PRSA traditionally has slighted the exhibitors, causing them to form the PR Services Council in the early 1990s that sought ways to get more attendees into the exhibit hall. But COO Ray Gaulke abolished the exhibit hall altogether for five years and the Council dissolved.

PRSA, mindful of the need to integrate the exhibitors into the conference, this year staged an opening night cocktail party in the exhibit hall. But there was inadequate bar service and lines formed of 40 and more attendees. Instead of standing in line, they were supposed to be talking with exhibitors. Then, the crowd was moved to an adjoining ballroom for food and entertainment. That’s not what NIRI does. First of all, there is never a wait for a drink. Glasses of champagne are given to attendees as they approach the exhibit hall. The night is spent in the exhibit hall with meals cooked to order by chefs. NIRI knows how to treat exhibitors. That’s why its conference nets $1.5M and NIRI has $5M in cash.

We estimate the PRSA conference loses at least $1 million because of the cost of staff time. This is low-balled in the PRSA audit as around $100K when it’s upwards of $2M. A test of the power of Burton and PR itself is whether he can extract this figure from the PRSA staff. Another test is whether he can get us the audiotape of the a.m. session of the Assembly which we missed because of a flight delay.

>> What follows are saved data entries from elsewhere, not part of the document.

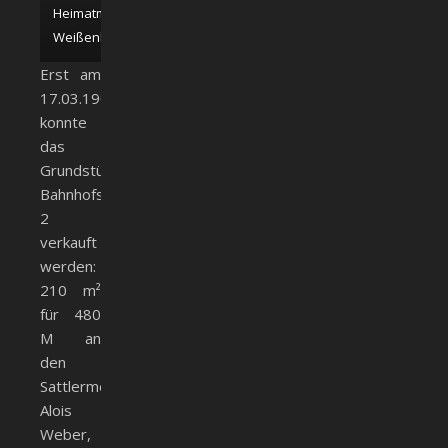
Heimatmuseum
Weißenhorn
Erst am
17.03.1904
konnte
das
Grundstück
Bahnhofstr.
2
verkauft
werden:
210 m²
für 480
M an
den
Sattlermeister
Alois
Weber,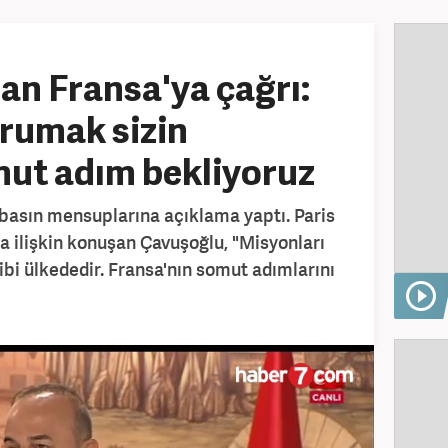
n Fransa'ya çağrı:
rumak sizin
mut adım bekliyoruz
 basın mensuplarına açıklama yaptı. Paris
a ilişkin konuşan Çavuşoğlu, "Misyonları
bi ülkededir. Fransa'nın somut adımlarını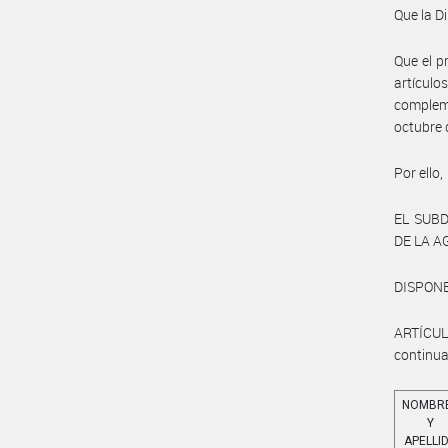
Que la D
Que el p
artículo
compleme
octubre 
Por ello,
EL SUB
DE LA 
DISPONE
ARTÍCUL
continua
NOMBR
Y
APELLI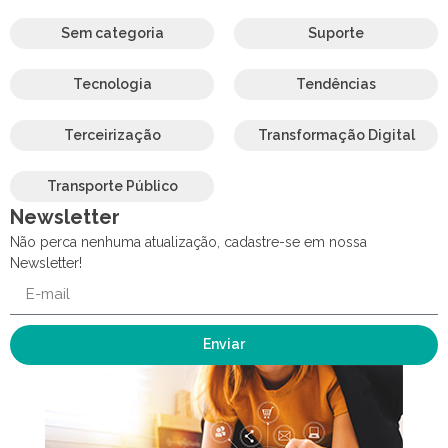
Sem categoria
Suporte
Tecnologia
Tendências
Terceirização
Transformação Digital
Transporte Público
Newsletter
Não perca nenhuma atualização, cadastre-se em nossa
Newsletter!
Enviar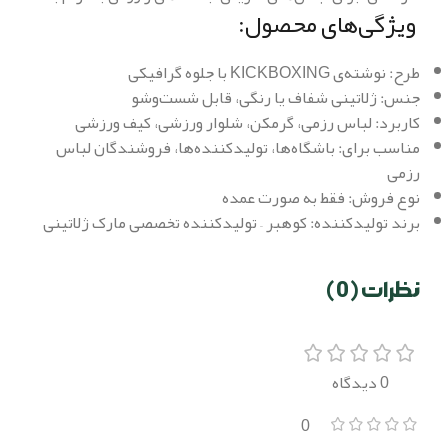
ویژگی‌های محصول:
طرح: نوشته‌ی KICKBOXING با جلوه گرافیکی
جنس: ژلاتینی شفاف یا رنگی، قابل شست‌وشو
کاربرد: لباس رزمی، گرمکن، شلوار ورزشی، کیف ورزشی
مناسب برای: باشگاه‌ها، تولیدکننده‌ها، فروشندگان لباس
رزمی
نوع فروش: فقط به صورت عمده
برند تولیدکننده: کوهبر – تولیدکننده تخصصی مارک ژلاتینی
نظرات (0)
0 دیدگاه
0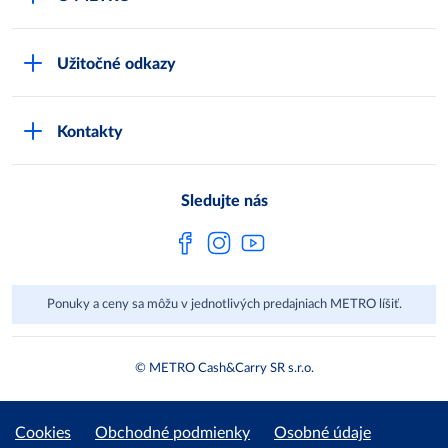
Karty bezpečnostných údajov
Čo je METRO
METRO platobná karta
Užitočné odkazy
Kariéra
Privátne značky
Bonusový program
Kvalita
Track & trace
Kontakty
Licencia na predaj liehu
Pre dodávateľov
Protrace
Najčastejšie otázky
Pre novinárov
Compliance
Sledujte nás
Spoločenská zodpovednosť
Metro AG
Ponuky a ceny sa môžu v jednotlivých predajniach METRO líšiť.
© METRO Cash&Carry SR s.r.o.
Cookies
Obchodné podmienky
Osobné údaje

Tavis Smiley said there’s too much spin in PR these days but a bigger problem is lack of power. Golin Harris has lent its prestigious name to PRSA and what has PRSA done with it? GH is now identified with the stonewalling and misleading financial reports of PRSA. Neither the board nor staff, unless pressured, will allow release of the tape nor the true staff costs of the conference. Stubbornness and rigidity such as this caused Gary McCormick of Scripps and Ron Owens of Kaiser Permanente to quit the board this year. They don’t want their corporate names mixed up in it. The only director left on the board with a major job at a blue chip is Gerry Corbett of Hitachi. Debra Miller was given the Gold Anvil of PRSA, but some members thought this was too early in her career for such an award whose past recipients included John Graham and Al Golin. Also, Miller heads the search for a new president/COO of PRSA and successful completion of this task should take place before any awards are handed out.